[ABOUT THIS EXERCISE]
Please return all records verbatim, no pictures.
#####
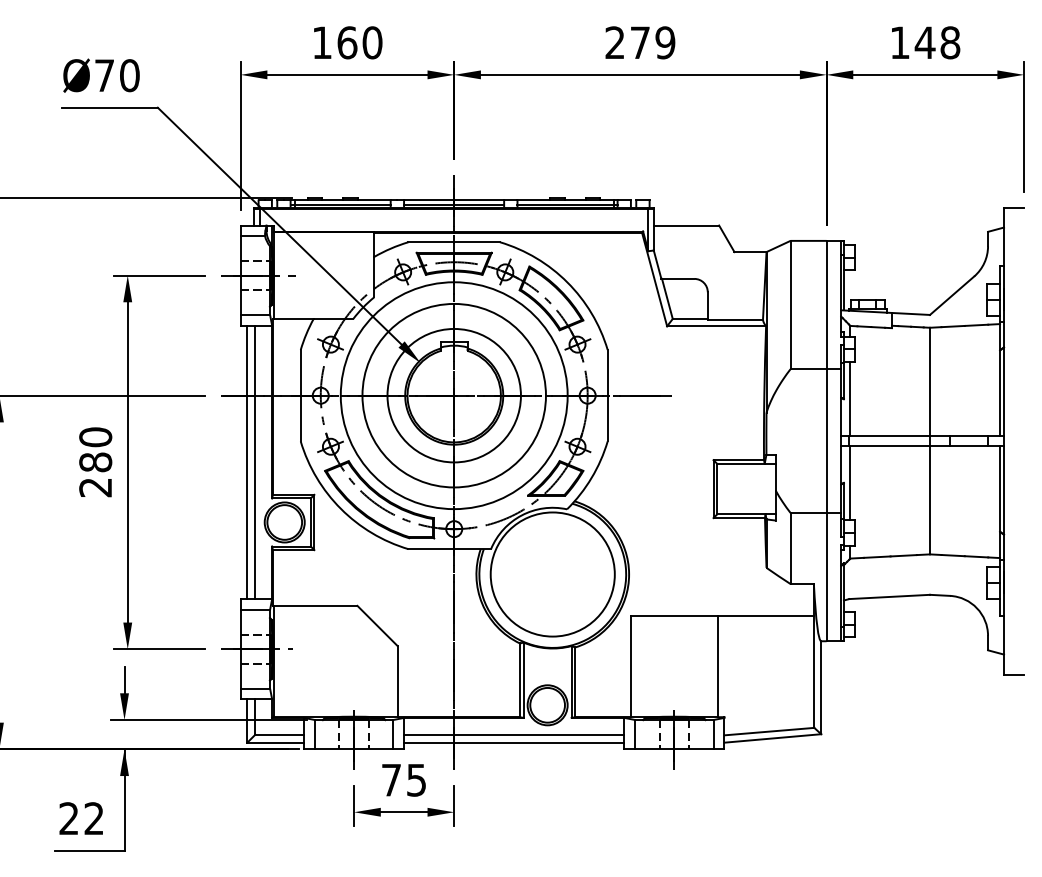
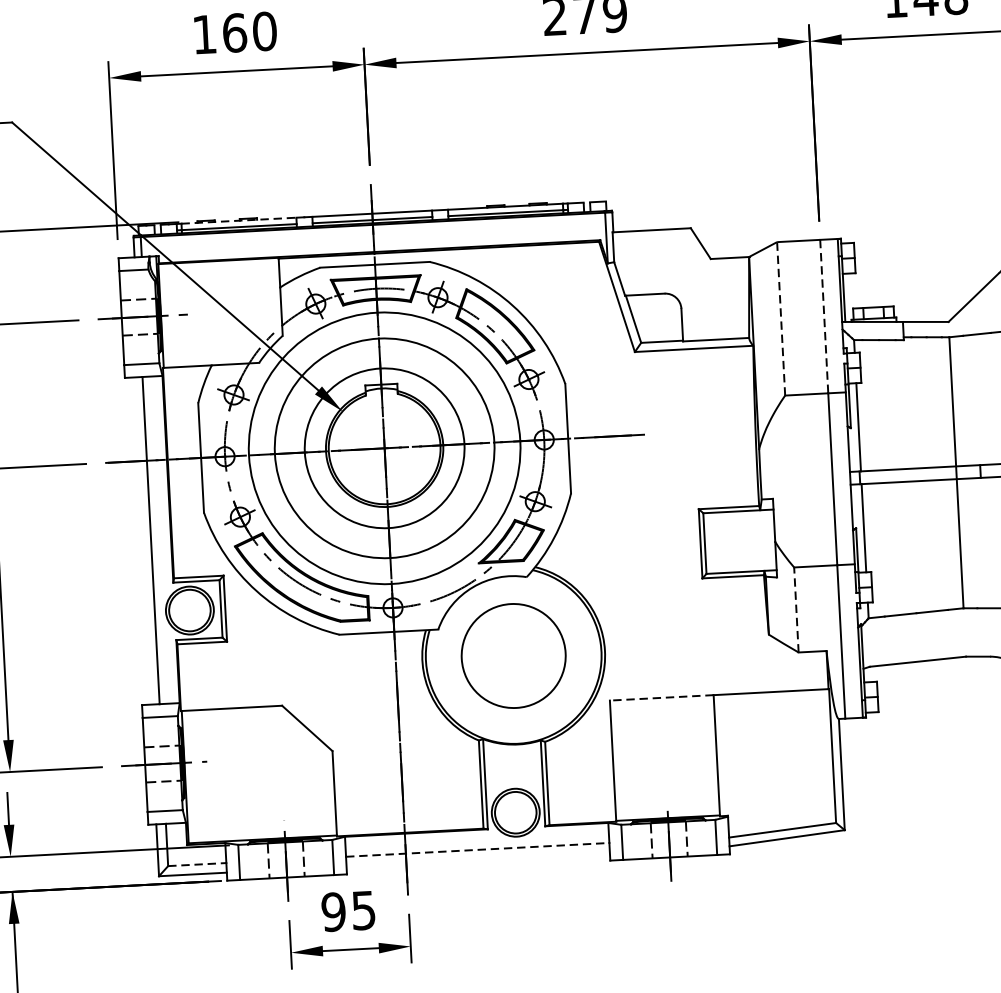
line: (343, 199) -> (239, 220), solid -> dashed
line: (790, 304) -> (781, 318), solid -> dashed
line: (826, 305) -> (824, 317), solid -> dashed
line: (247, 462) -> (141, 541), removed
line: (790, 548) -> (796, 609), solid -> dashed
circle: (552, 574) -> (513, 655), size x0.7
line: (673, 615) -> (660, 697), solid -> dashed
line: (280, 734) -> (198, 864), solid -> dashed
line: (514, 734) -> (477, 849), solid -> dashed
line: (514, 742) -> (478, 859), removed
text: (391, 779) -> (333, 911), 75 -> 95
#####
[TASK SOLUTION]
line: (343, 199) -> (239, 220), solid -> dashed
line: (790, 304) -> (781, 318), solid -> dashed
line: (826, 305) -> (824, 317), solid -> dashed
line: (247, 462) -> (141, 541), removed
line: (790, 548) -> (796, 609), solid -> dashed
circle: (552, 574) -> (513, 655), size x0.7
line: (673, 615) -> (660, 697), solid -> dashed
line: (280, 734) -> (198, 864), solid -> dashed
line: (514, 734) -> (477, 849), solid -> dashed
line: (514, 742) -> (478, 859), removed
text: (391, 779) -> (333, 911), 75 -> 95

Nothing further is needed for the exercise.